**Hardware design source files:**
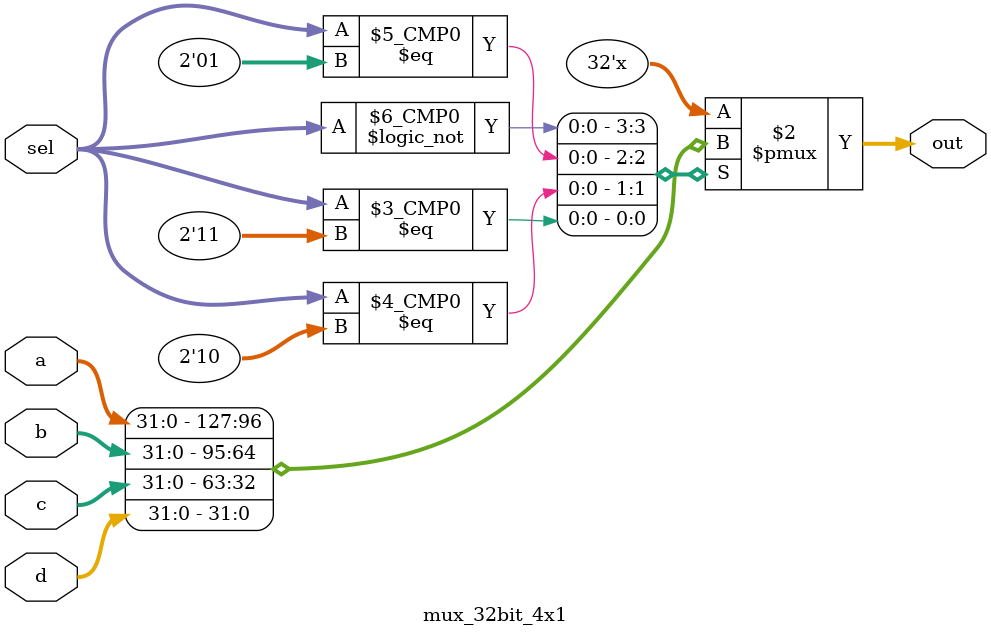
<source format=sv>
module mux_32bit_4x1 (
   input  logic [W-1:0] a,
   input  logic [W-1:0] b,
   input  logic [W-1:0] c,
   input  logic [W-1:0] d,
   input  logic [1:0]   sel,

   output logic [W-1:0] out
);
parameter W = 32;
always @(*) begin
   case (sel)
      2'b00:  out = a;
      2'b01:  out = b;
      2'b10:  out = c;
      2'b11:  out = d;
   endcase
end
endmodule

</source>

**DESCRIPTION OF THE TASK:** Wherever "input" appears in a line of the entries, copy that line.

**RESPONSE AREA:**
   input  logic [W-1:0] a,
   input  logic [W-1:0] b,
   input  logic [W-1:0] c,
   input  logic [W-1:0] d,
   input  logic [1:0]   sel,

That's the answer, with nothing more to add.